##### Supplied information #####
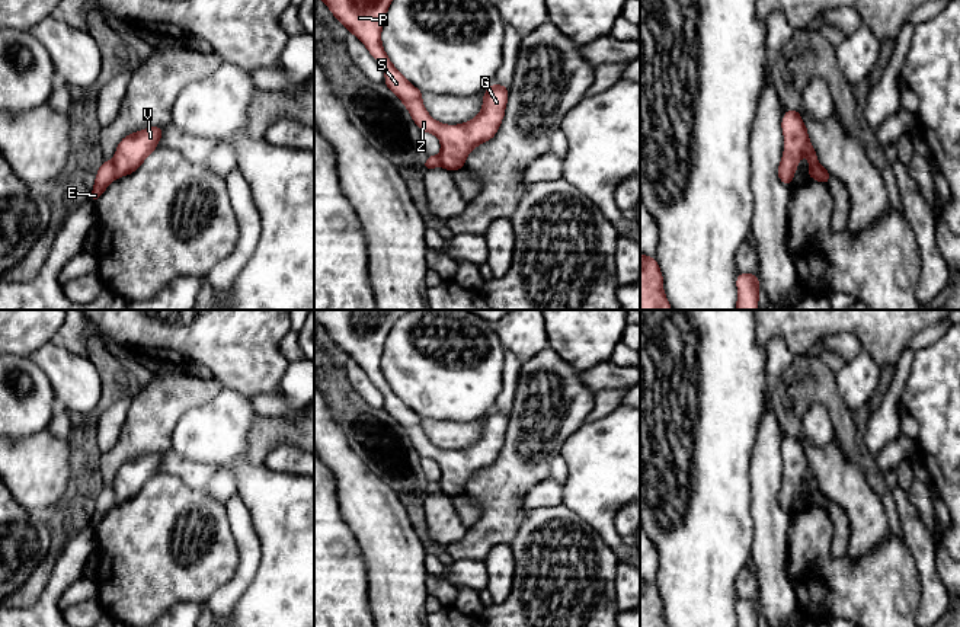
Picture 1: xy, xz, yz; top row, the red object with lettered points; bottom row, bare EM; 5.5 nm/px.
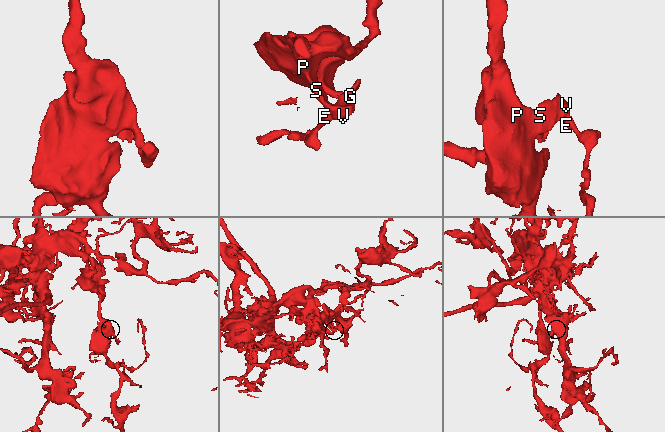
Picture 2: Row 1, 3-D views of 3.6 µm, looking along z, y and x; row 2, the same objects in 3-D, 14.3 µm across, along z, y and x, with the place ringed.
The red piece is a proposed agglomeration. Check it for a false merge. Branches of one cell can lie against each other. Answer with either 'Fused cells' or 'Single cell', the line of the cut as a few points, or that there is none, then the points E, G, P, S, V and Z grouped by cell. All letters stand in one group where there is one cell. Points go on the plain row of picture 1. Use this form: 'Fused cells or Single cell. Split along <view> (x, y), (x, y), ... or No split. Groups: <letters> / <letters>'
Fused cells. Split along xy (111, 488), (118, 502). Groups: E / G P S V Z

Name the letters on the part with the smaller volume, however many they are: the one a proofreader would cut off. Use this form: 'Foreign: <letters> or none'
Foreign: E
#####
##### Supplied information #####
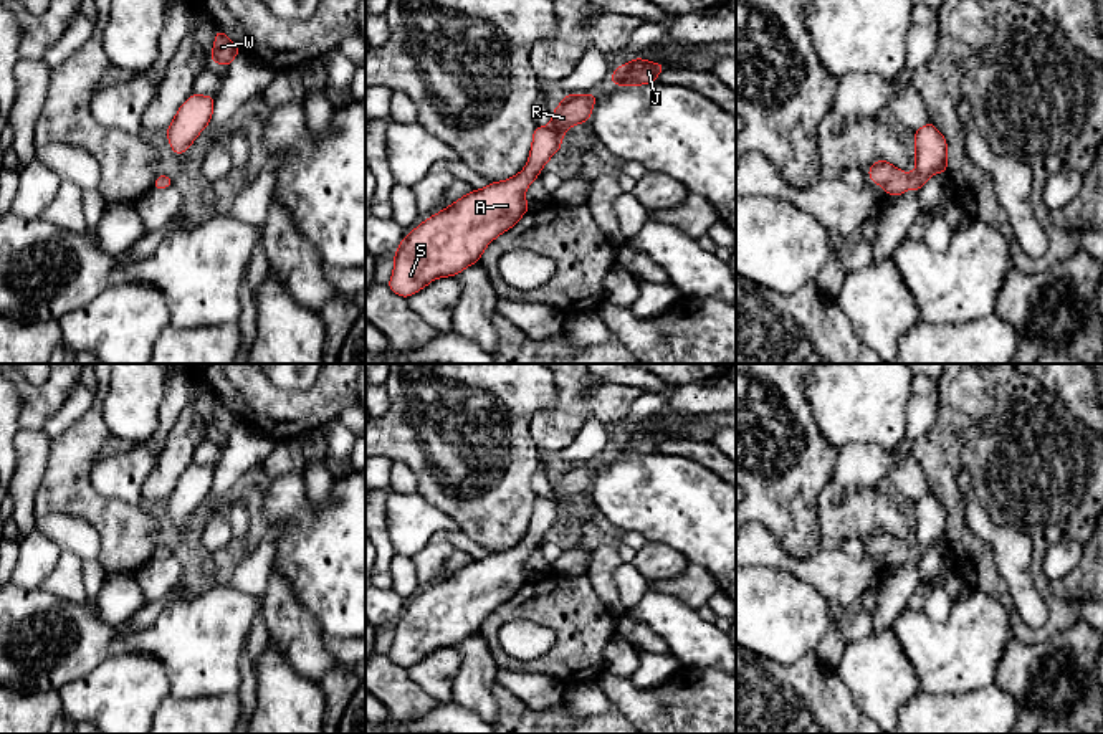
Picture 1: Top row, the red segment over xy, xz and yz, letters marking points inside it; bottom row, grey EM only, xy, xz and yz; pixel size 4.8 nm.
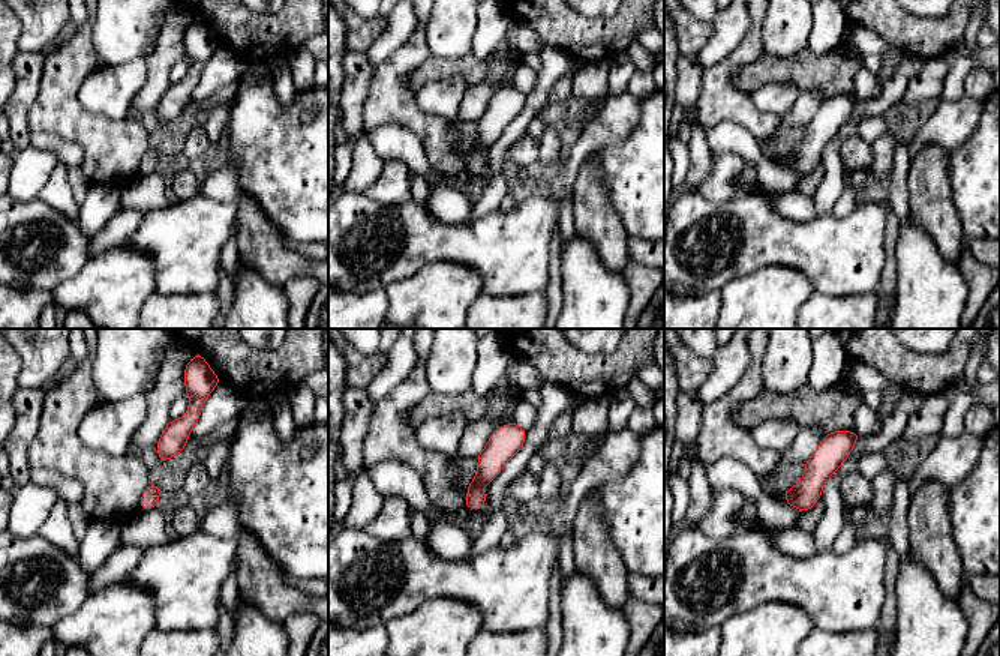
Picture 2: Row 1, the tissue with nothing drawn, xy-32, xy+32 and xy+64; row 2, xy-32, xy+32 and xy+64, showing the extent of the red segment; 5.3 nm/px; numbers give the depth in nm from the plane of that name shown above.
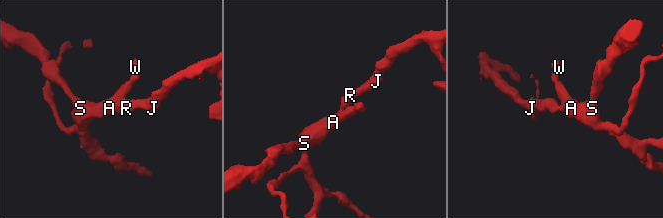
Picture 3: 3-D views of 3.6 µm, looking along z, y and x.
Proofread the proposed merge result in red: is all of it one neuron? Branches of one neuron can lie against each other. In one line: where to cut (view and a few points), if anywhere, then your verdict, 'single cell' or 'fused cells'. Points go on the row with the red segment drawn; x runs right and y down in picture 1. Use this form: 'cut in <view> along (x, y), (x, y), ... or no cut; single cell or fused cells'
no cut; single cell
#####
== What this task involves ==
Each line above from the one containing "Picture 1: xy, xz, yz;" through the one containing "Picture 2: Row 1, 3-D" is to be returned verbatim. Nothing else, and no pictures.

== Solution for this problem ==
Picture 1: xy, xz, yz; top row, the red object with lettered points; bottom row, bare EM; 5.5 nm/px.
Picture 2: Row 1, 3-D views of 3.6 µm, looking along z, y and x; row 2, the same objects in 3-D, 14.3 µm across, along z, y and x, with the place ringed.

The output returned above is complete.